═════ Source extract ═════

The conservative magazine Veja denounced Marijane Lisboa, an adviser to the Minister of Environment, and Secretary of Agrarian Reform Miguel Rosetto for their activism against genetically modified plants. And during his presidential campaign, Luis Inácio Lula da Silva publicly promised Greenpeace that he would not legalize GMOs.

Nevertheless, the Workers’ Party government reversed its position. Now, the availability of traditional soy in the world market will be drastically reduced (the other main producers, the United States, Argentina and China, already grow GM soy).

The next stage in Monsanto’s campaign is to convert most of Brazil’s soy production to its genetically modified variety.

Maria Carrascosa, an agronomist working with biodiversity recovery in Rio de Janeiro, observes that not only is the introduction of GMOs an issue of health, environmental safety and economic productivity, but it also affects the autonomy of the small farmer.

“By using Monsanto’s Roundup Ready soy seeds, the farmer is contractually bound not to use the grown seeds to sow the next harvest. He is obliged to not buy only new seeds from Monsanto but to buy also Monsanto’s Roundup herbicide. This generates a cycle of dependency on corporations.”

═════

Brief
Which people are named in the extract on Brazil's shift on genetically modified soy?

═════ Data under study ═════

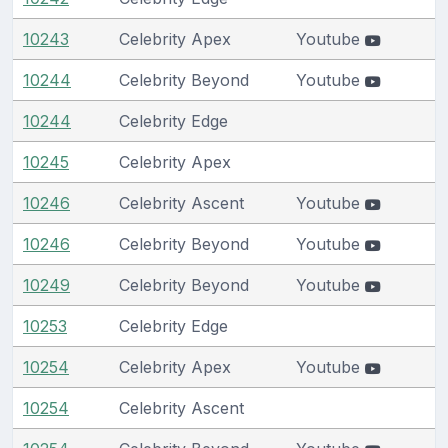
10243
Celebrity Apex
Youtube
10244
Celebrity Beyond
Youtube
10244
Celebrity Edge
10245
Celebrity Apex
10246
Celebrity Ascent
Youtube
10246
Celebrity Beyond
Youtube
10249
Celebrity Beyond
Youtube
10253
Celebrity Edge
10254
Celebrity Apex
Youtube
10254
Celebrity Ascent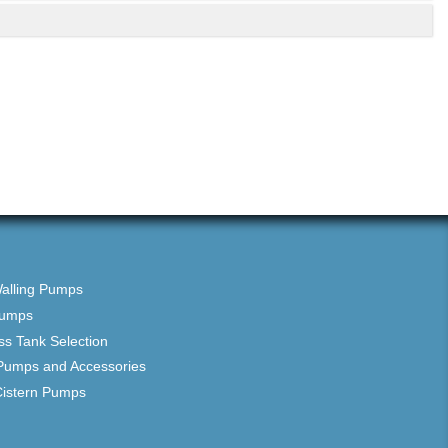
Walling Pumps
Pumps
ss Tank Selection
Pumps and Accessories
Cistern Pumps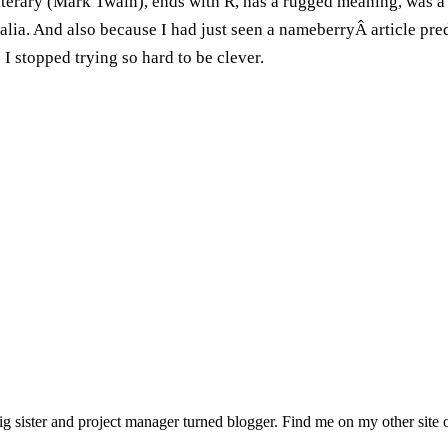
literary (Mark Twain), ends with R, has a rugged meaning, was a
ralia. And also because I had just seen a nameberryÂ article pre
I stopped trying so hard to be clever.
sister and project manager turned blogger. Find me on my other site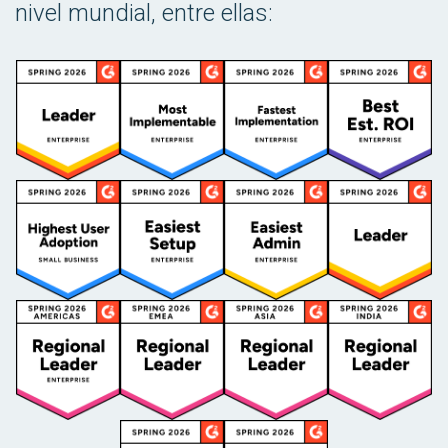
nivel mundial, entre ellas: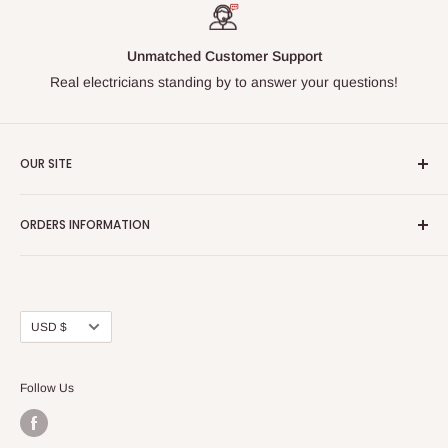
Unmatched Customer Support
Real electricians standing by to answer your questions!
OUR SITE
Home page
ORDERS INFORMATION
About Us
FAQs
Our Policies
Sell Us your Breakers
Shipping & Return Details
Privacy Policy
Contact Us
Currency
USD $
Terms and Conditions
Blogs
Follow Us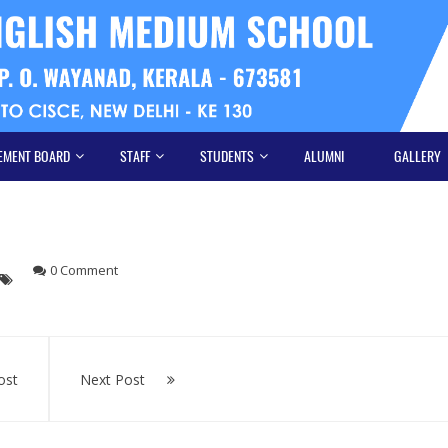
EMENT BOARD
STAFF
STUDENTS
ALUMNI
GALLERY
0 Comment
ost
Next Post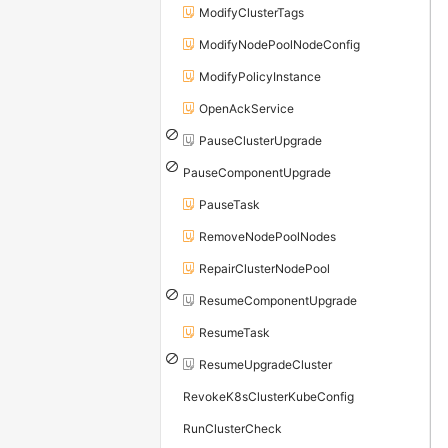
ModifyClusterTags
ModifyNodePoolNodeConfig
ModifyPolicyInstance
OpenAckService
PauseClusterUpgrade
PauseComponentUpgrade
PauseTask
RemoveNodePoolNodes
RepairClusterNodePool
ResumeComponentUpgrade
ResumeTask
ResumeUpgradeCluster
RevokeK8sClusterKubeConfig
RunClusterCheck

═════

Solution for this problem
Marijane Lisboa, Miguel Rosetto, Luis Inácio Lula da Silva, Maria Carrascosa